=== Instructions to follow ===
Copy out the listing that follows exactly, dropping every picture.

=== Materials provided ===
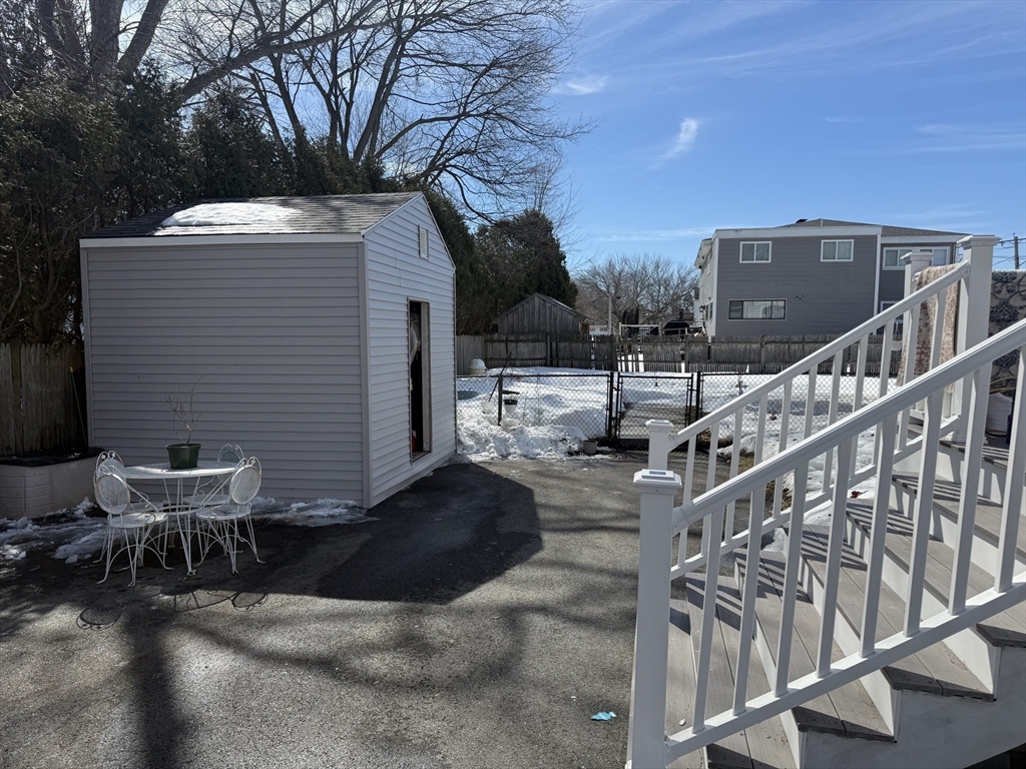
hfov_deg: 71.6
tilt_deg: -4.5
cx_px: 513
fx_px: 711
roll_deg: -0.6
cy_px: 384
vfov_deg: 56.8
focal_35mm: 24
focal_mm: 6.76
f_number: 1.78
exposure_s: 1/4405
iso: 80
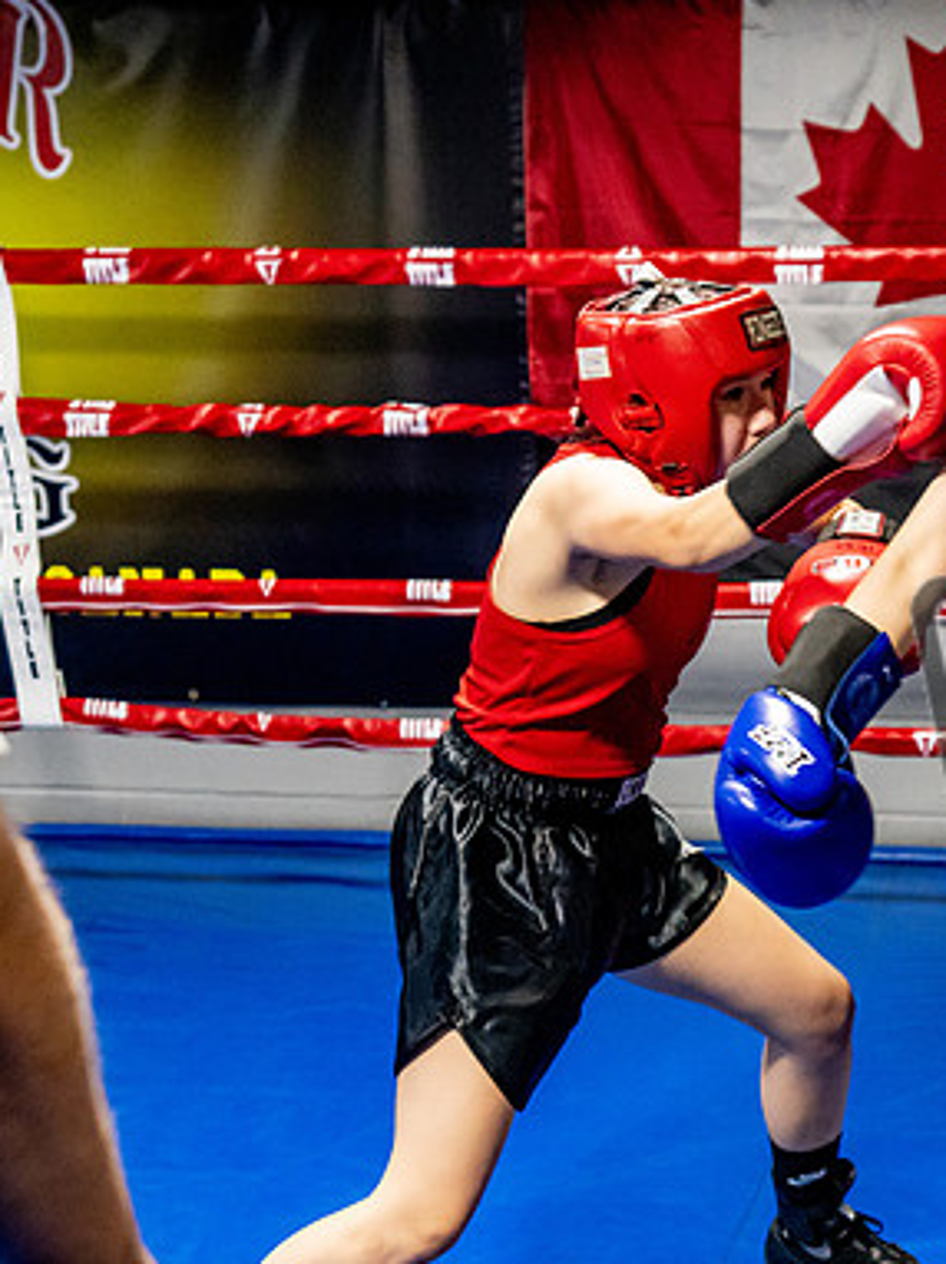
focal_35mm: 76
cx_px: 920
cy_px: 634
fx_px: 2772
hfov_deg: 18.9
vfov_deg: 25.7
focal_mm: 35
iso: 5000
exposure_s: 1/800
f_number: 2.8
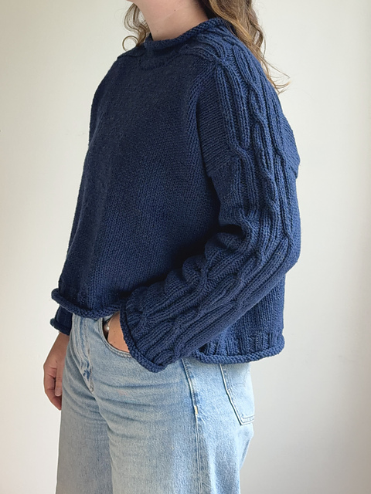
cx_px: 186
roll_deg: -0.4
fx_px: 686
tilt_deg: -4.1
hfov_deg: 30.3
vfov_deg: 39.7
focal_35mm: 48
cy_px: 247
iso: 64
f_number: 1.78
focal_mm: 6.76
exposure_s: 1/273
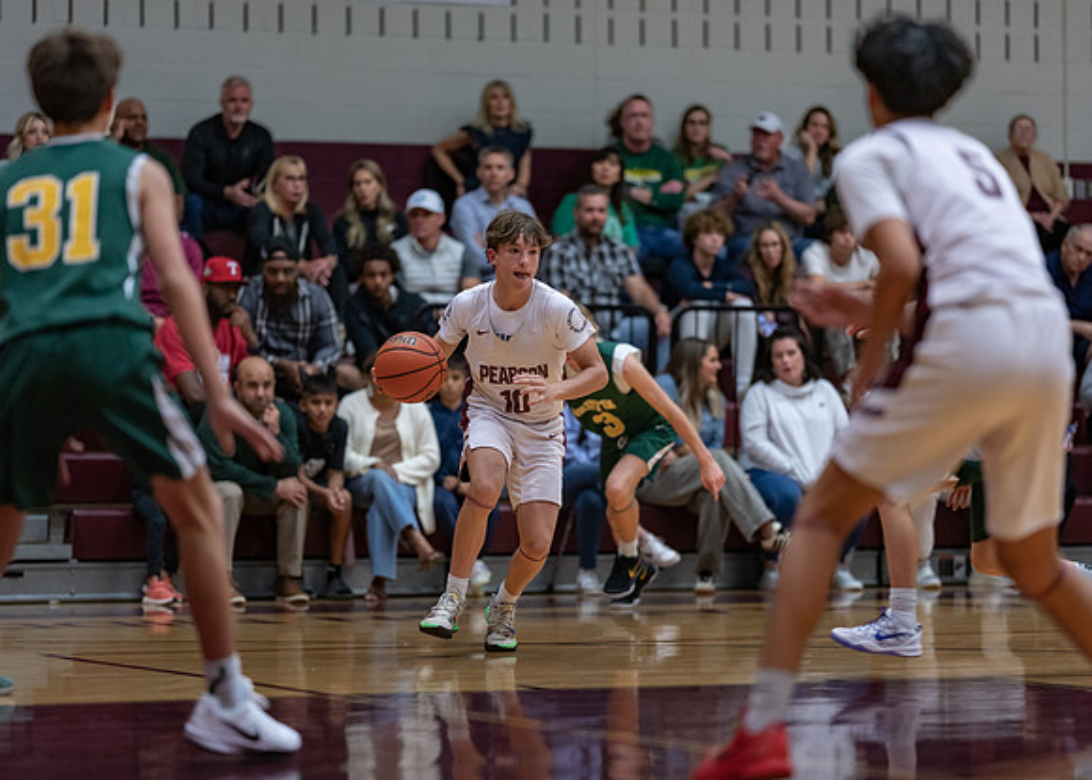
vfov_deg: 10.2
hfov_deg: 14.2
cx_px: 546
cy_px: 390
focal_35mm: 141
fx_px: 4386
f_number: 1.8
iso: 1250
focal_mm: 135
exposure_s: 1/1000
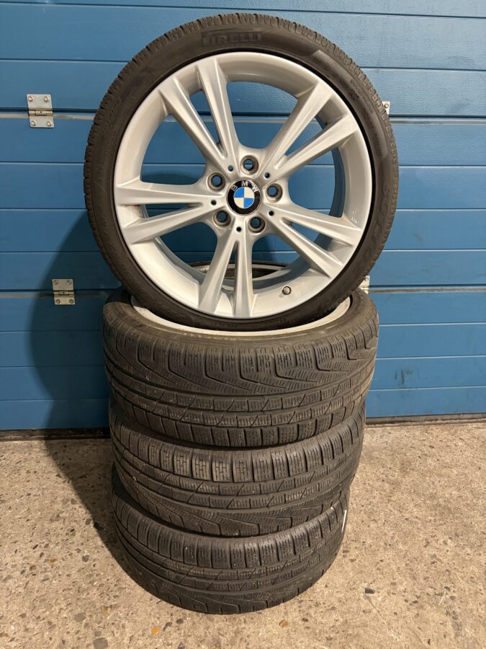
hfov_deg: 53.1
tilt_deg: -22.5
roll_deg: -1.7
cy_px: 324
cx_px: 243
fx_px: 487
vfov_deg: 67.3
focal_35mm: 26
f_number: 1.6
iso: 320
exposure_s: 1/50
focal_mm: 5.96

=== Task answer ===
hfov_deg: 71.6
tilt_deg: -4.5
cx_px: 513
fx_px: 711
roll_deg: -0.6
cy_px: 384
vfov_deg: 56.8
focal_35mm: 24
focal_mm: 6.76
f_number: 1.78
exposure_s: 1/4405
iso: 80
focal_35mm: 76
cx_px: 920
cy_px: 634
fx_px: 2772
hfov_deg: 18.9
vfov_deg: 25.7
focal_mm: 35
iso: 5000
exposure_s: 1/800
f_number: 2.8
cx_px: 186
roll_deg: -0.4
fx_px: 686
tilt_deg: -4.1
hfov_deg: 30.3
vfov_deg: 39.7
focal_35mm: 48
cy_px: 247
iso: 64
f_number: 1.78
focal_mm: 6.76
exposure_s: 1/273
vfov_deg: 10.2
hfov_deg: 14.2
cx_px: 546
cy_px: 390
focal_35mm: 141
fx_px: 4386
f_number: 1.8
iso: 1250
focal_mm: 135
exposure_s: 1/1000
hfov_deg: 53.1
tilt_deg: -22.5
roll_deg: -1.7
cy_px: 324
cx_px: 243
fx_px: 487
vfov_deg: 67.3
focal_35mm: 26
f_number: 1.6
iso: 320
exposure_s: 1/50
focal_mm: 5.96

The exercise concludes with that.